When the barrier cordon still fluttered wildly all about Bondi, the necessity of social, faith-based and cultural unity was admirably promoted by faith leaders. It was a call of love and acceptance – of bringing together rather than dividing in a moment of targeted violence.
Consistent with the meaning of Hanukah (illumination amid gloom), there was so much appropriate evocation of the need for hope.
Unity, hope and love was the message of faith.
‘Our shared community spaces may not look exactly as they did again.’
And yet elements of the Australian polity responded so nauseatingly swiftly with fragmentation, blame and accusation.
Some elected officials gravitated straight for the darkness, using the atrocity as a calculating opportunity to question Australia’s migration rules.
Observe the harmful rhetoric of disunity from veteran fomenters of Australian racial division, exploiting the massacre before the crime scene was even cold. Then read the statements of political figures while the investigation was still active.
Government has a daunting job to do when it comes to bringing together a nation that is mourning and frightened and looking for the light and, not least, answers to so many questions.
Like why, when the official terror alert was judged as likely, did such a large public Hanukah event go ahead with such a woefully inadequate security presence?

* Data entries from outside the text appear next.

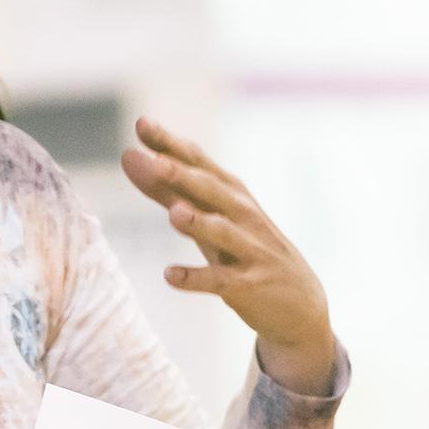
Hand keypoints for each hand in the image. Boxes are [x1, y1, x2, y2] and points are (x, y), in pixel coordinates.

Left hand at [121, 116, 336, 395]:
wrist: (300, 305)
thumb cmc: (243, 251)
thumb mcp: (207, 219)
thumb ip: (166, 190)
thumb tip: (128, 156)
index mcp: (231, 195)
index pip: (198, 163)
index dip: (171, 144)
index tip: (141, 123)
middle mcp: (242, 216)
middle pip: (211, 191)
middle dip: (183, 175)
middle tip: (154, 161)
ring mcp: (249, 250)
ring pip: (221, 233)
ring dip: (198, 223)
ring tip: (173, 214)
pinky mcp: (248, 286)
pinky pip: (220, 280)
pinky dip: (195, 277)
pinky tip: (170, 275)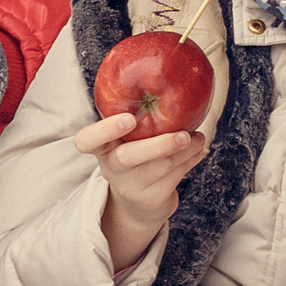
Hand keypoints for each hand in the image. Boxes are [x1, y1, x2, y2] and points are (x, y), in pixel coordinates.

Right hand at [76, 111, 206, 272]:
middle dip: (158, 145)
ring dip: (186, 150)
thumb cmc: (133, 156)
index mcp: (101, 148)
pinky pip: (174, 176)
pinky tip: (197, 150)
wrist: (137, 203)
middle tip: (183, 135)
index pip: (87, 140)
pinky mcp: (151, 199)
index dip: (105, 130)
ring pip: (161, 166)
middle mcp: (111, 168)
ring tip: (198, 138)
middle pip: (127, 157)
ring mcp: (130, 186)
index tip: (128, 119)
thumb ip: (138, 116)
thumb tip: (170, 81)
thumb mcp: (126, 139)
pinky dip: (190, 160)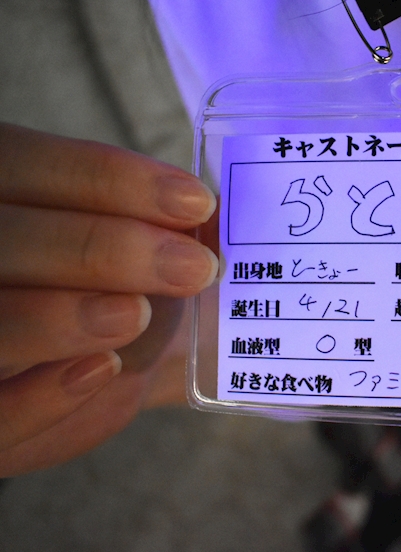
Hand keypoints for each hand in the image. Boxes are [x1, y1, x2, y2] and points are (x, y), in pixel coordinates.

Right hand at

Like how could the accused attackers have multiple firearms in the residence when the domestic intelligence organisation has so openly and repeatedly warned of the threat of antisemitic violence?
How quickly we were subjected to that cliched line (or versions of it) that it’s people not weapons that kill. Of course, each point are valid. It’s feasible to simultaneously pursue new ways to prevent violent bigotry and prevent firearms away from its possible perpetrators.

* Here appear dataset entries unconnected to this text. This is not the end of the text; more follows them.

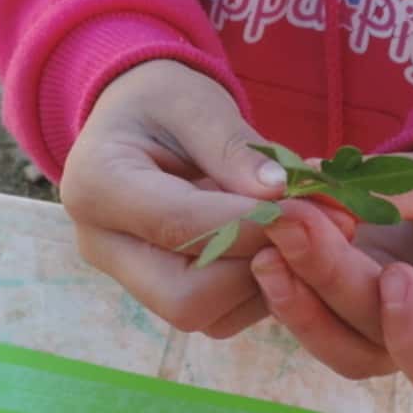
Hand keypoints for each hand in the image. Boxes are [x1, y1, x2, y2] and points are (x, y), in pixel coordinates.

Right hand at [57, 59, 304, 340]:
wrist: (138, 116)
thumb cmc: (165, 98)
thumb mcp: (197, 102)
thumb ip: (233, 146)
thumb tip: (278, 191)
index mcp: (98, 187)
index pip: (179, 225)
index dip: (250, 222)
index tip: (306, 206)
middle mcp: (102, 246)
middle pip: (185, 297)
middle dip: (258, 264)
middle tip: (313, 222)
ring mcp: (129, 276)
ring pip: (207, 314)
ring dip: (270, 275)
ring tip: (306, 221)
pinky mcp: (160, 290)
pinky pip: (219, 313)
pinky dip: (264, 283)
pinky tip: (285, 237)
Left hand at [248, 132, 412, 412]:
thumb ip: (403, 190)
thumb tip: (319, 198)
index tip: (396, 275)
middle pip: (384, 348)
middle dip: (335, 282)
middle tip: (295, 217)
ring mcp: (399, 336)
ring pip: (341, 343)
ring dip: (299, 295)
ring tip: (273, 228)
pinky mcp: (362, 313)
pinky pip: (321, 315)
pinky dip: (293, 279)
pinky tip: (271, 235)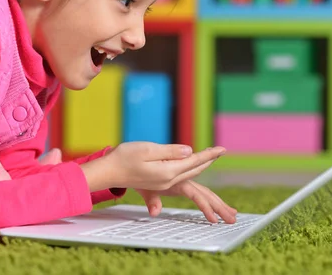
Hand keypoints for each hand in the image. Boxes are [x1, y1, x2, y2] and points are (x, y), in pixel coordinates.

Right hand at [80, 143, 225, 191]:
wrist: (109, 171)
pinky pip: (183, 176)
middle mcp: (169, 180)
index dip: (209, 154)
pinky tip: (194, 165)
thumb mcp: (148, 149)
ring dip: (203, 166)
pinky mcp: (160, 182)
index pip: (194, 161)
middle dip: (210, 161)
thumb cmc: (125, 157)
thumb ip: (170, 151)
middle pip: (196, 170)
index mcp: (168, 172)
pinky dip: (192, 169)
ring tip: (213, 157)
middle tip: (222, 151)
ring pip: (190, 175)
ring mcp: (165, 183)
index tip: (222, 149)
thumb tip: (189, 152)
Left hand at [137, 180, 237, 223]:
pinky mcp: (178, 184)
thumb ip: (151, 199)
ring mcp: (181, 182)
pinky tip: (214, 206)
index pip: (197, 194)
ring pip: (204, 192)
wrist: (127, 163)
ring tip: (232, 213)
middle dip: (220, 206)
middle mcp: (182, 180)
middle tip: (234, 218)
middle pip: (206, 193)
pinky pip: (197, 193)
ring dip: (217, 202)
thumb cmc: (135, 172)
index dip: (206, 206)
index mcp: (177, 179)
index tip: (214, 219)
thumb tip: (156, 213)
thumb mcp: (142, 187)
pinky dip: (207, 199)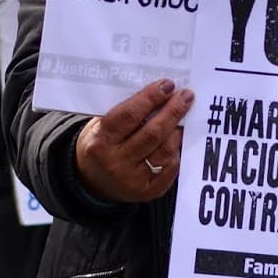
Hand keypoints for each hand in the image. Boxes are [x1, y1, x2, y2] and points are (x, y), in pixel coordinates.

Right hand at [75, 79, 193, 202]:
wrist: (92, 181)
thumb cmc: (101, 144)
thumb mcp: (100, 126)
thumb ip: (125, 111)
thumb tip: (159, 92)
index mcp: (101, 141)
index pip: (129, 116)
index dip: (150, 98)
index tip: (167, 85)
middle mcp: (115, 162)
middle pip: (152, 133)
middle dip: (172, 112)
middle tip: (185, 96)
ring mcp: (132, 180)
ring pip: (164, 151)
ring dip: (177, 131)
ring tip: (184, 117)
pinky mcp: (147, 192)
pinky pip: (170, 169)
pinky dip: (176, 152)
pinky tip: (178, 139)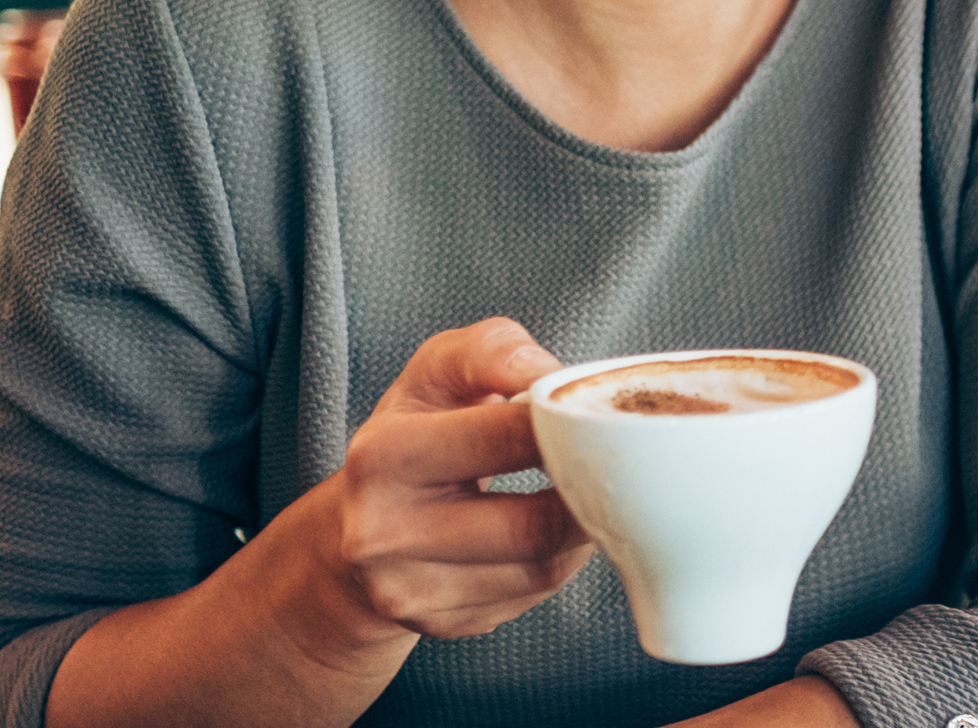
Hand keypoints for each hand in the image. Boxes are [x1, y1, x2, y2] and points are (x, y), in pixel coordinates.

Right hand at [325, 317, 591, 639]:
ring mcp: (411, 590)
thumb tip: (554, 376)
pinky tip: (553, 531)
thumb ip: (495, 351)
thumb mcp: (438, 371)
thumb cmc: (414, 432)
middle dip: (592, 492)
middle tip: (621, 464)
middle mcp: (384, 533)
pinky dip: (560, 562)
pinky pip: (532, 596)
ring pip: (543, 569)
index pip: (509, 439)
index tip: (601, 415)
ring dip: (584, 531)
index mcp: (383, 456)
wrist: (357, 527)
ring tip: (590, 493)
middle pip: (535, 525)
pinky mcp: (442, 625)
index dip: (571, 424)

In this city of immense beauty, of pristine azure skies above ocean and shore, the water and the beaches – our shared community spaces – may not look quite the same again to the many who’ve noted that famous Bondi seems so incongruous with last weekend’s obscene bloodshed.
We long right now for understanding and meaning, for loved ones, and perhaps for the consolation of beauty in culture or the natural world.

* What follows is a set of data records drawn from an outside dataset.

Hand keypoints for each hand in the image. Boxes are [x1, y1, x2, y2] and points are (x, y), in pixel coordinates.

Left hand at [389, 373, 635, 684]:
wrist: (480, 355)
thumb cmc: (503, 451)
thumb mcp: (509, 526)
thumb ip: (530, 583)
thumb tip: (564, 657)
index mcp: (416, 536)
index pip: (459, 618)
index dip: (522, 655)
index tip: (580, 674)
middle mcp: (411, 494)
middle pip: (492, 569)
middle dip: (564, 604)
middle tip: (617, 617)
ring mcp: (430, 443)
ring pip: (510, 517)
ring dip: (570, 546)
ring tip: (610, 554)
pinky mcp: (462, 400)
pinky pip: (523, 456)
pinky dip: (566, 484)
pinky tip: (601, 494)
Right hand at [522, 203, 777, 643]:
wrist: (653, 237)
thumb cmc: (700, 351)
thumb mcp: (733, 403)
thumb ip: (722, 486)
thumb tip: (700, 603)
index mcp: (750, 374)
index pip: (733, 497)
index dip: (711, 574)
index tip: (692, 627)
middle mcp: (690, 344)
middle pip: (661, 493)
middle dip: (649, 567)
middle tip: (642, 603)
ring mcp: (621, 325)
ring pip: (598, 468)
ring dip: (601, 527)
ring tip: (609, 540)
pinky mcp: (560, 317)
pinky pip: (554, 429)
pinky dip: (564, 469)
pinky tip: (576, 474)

This weekend many Australians are calling off Christmas party plans. Quiet contemplation will seem more in order.
But this is perhaps somewhat against instinct. For in these days of anxiety, outrage, melancholy, confusion and grief we need each other more than ever.
The comfort of community – the binding force of the unity in the very word – is what we probably need most.
But sadly, all of the portents are that cohesion in politics and the community will be hard to find this long, draining summer.